By way of analogy, among men who are particularly short or women who are particularly tall, many find that their height is a problem if they're looking for an opposite-sex partner. We can recognize that fact without criticizing short men or tall women.
Sherman A1
(38,958 posts)Stereotypes and really just not needed to make the point. As to those who did vote for Mr. Trump, I disagree with their choice, but see no need for any name calling. One, it is simply wrong and Two it will not further the conversation with them which at some point does need to happen.
Initech
(99,909 posts)I base that off of most of the articles I've read about the the people who are most likely to be white supremacists. The fact is that the people who are, are usually young (say less than 30). They usually don't have a degree, and most work generally low income jobs. Look at the people who attended Charlottesville - most of them fit this profile. Is that not true?
Sherman A1
(38,958 posts)That sums up my point and at this juncture, Im done.
Snarkoleptic
(5,995 posts)Incel thinking is based on the idea that women are commoditiesthat they are objects that owe men sex. For many who identify as incels, their celibacy is self-imposed. When they say they cant find anyone to have sex with them, they mean they cant find anyone who they consider adequately high value, Jaclyn Friedman, feminist writer, activist, and author of Unscrewed, told me in a phone call, which is an odious enough phrase that I hate saying it.
Snarkoleptic
(5,995 posts)The study, published by Alexandra Brodsky in the Columbia Journal of Gender and Law, explains that "nonconsensual condom removal during sexual intercourse exposes victims to physical risks of pregnancy and disease and, interviews make clear, is experienced by many as a grave violation of dignity and autonomy." The study also highlighted online communities that defend stealthing as a male "right" and allow men to trade tips and advice.
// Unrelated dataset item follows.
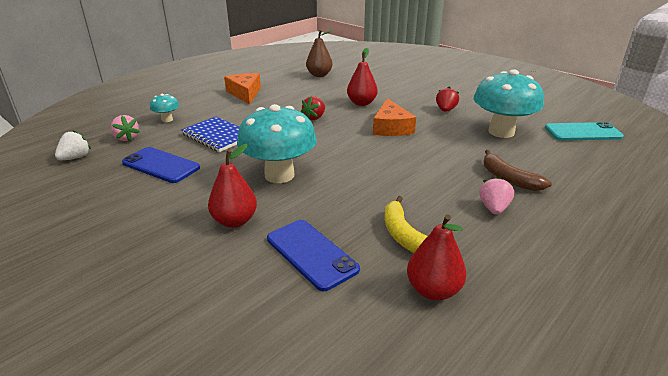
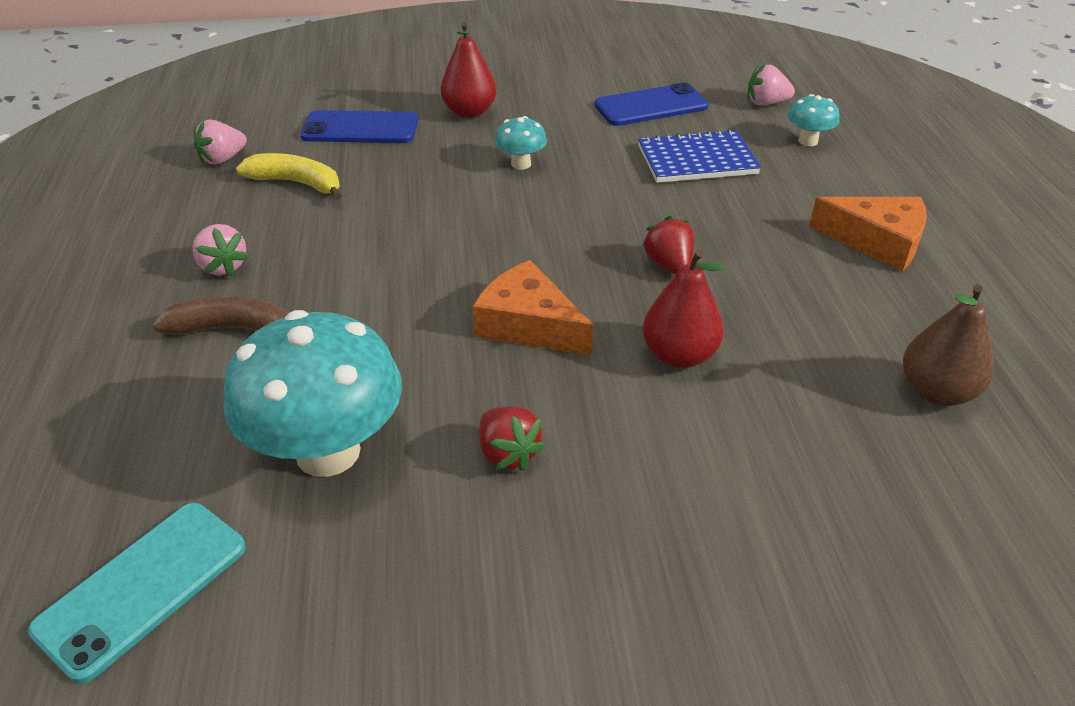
camera: 130 degrees right, 10 degrees up
(75, 157) = (737, 68): white strawberry -> none
(279, 175) = (521, 164): turquoise mushroom -> turquoise mushroom, size x0.46
(433, 290) = (223, 159): red pear -> pink strawberry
Brodsky told HuffPost she was inspired to study the practice in 2013 when she saw how many of her female friends were "struggling with forms of mistreatment by sexual partners that weren't considered part of the recognized repertoire of gender based violence ― but that seemed rooted in the same misogyny and lack of respect."
One victim Brodsky spoke to described the incident as "rape-adjacent." Indeed, in January, a Swiss court decided that a 47-year-old man who removed a condom without consent during sex was guilty of rape.
LuckyCharms
(17,278 posts)Men who do this are criminally insane (maybe not that, but terminally evil and stupid). What's the point? To somehow "get back" at the woman?